Type of autonomous administrative division

An autonomous city is a type of autonomous administrative division. The most prominent example of this is in Argentina, a federal country with 23 provinces and an autonomous city, officially called the Autonomous City of Buenos Aires. In recent years, the term has also been used by the autonomous geographies movement to describe the efforts of urban squatters to fight for community autonomy and self-management.

==Argentina==
The 1994 amendment of the Constitution of Argentina granted Buenos Aires city, previously the federal district of Argentina, the status of autonomous city, to allow its citizens to directly elect the head of government, which was previously designated by the President, similar to other federal countries. The formal name was changed to Autonomous City of Buenos Aires. In many ways, this district is similar to a province, though its autonomy is more restricted.
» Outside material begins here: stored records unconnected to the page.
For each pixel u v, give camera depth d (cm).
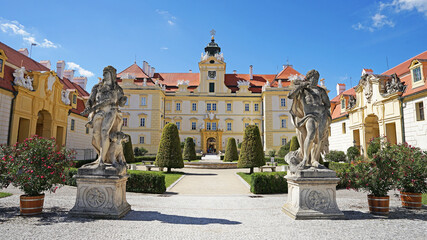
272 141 5019
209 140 5606
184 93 5372
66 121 2736
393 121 2150
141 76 5256
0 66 1866
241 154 1867
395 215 706
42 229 557
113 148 696
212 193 1178
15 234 523
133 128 4944
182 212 748
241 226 602
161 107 5144
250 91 5384
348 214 714
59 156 737
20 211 678
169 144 1925
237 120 5344
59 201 866
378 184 723
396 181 749
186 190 1262
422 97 1845
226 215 715
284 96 5078
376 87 2373
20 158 711
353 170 783
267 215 713
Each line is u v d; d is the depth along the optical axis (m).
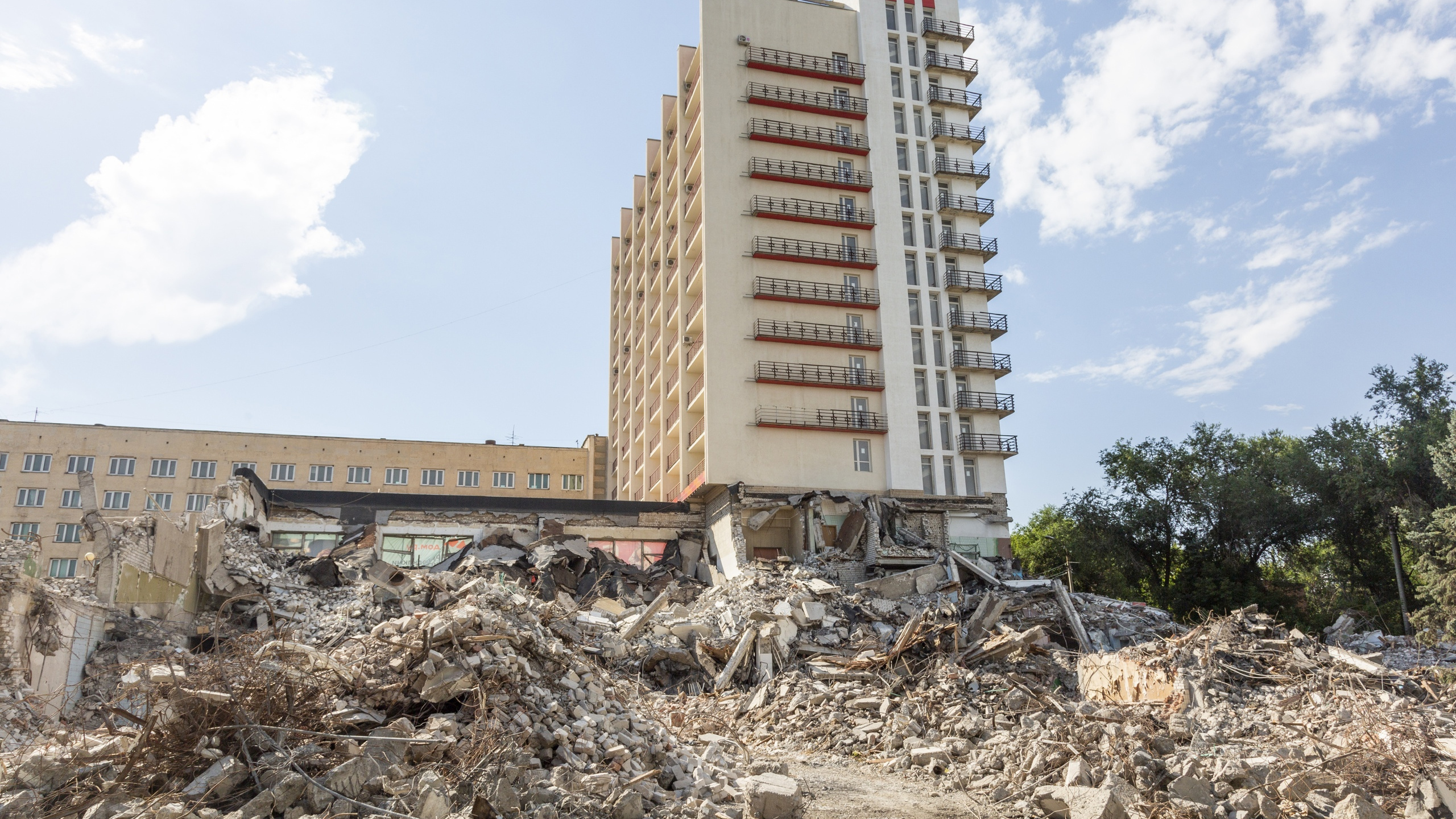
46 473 67.06
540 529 46.56
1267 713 16.95
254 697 10.95
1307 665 19.34
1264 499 50.72
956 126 62.88
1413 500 45.00
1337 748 13.87
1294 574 59.62
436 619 13.53
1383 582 50.38
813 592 36.16
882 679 24.06
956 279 60.38
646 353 70.25
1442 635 36.22
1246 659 20.06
Another large city that is currently pressing for autonomy is Rosario, in Santa Fe Province. Rosario has nearly 1 million inhabitants (about 1.3 million counting its suburbs and nearby towns), and is usually disfavoured in the distribution of funds and resources, which disproportionately assigns more of its share to the much less populated provincial capital, Santa Fe. Some legislators have proposed that autonomy could be granted to Rosario by passing a law in the ordinary fashion, while others claim an amendment of the provincial constitution is needed.

==Spain==

In Spain there are two autonomous cities called Ceuta and Melilla, located on the northern Mediterranean coast of Morocco.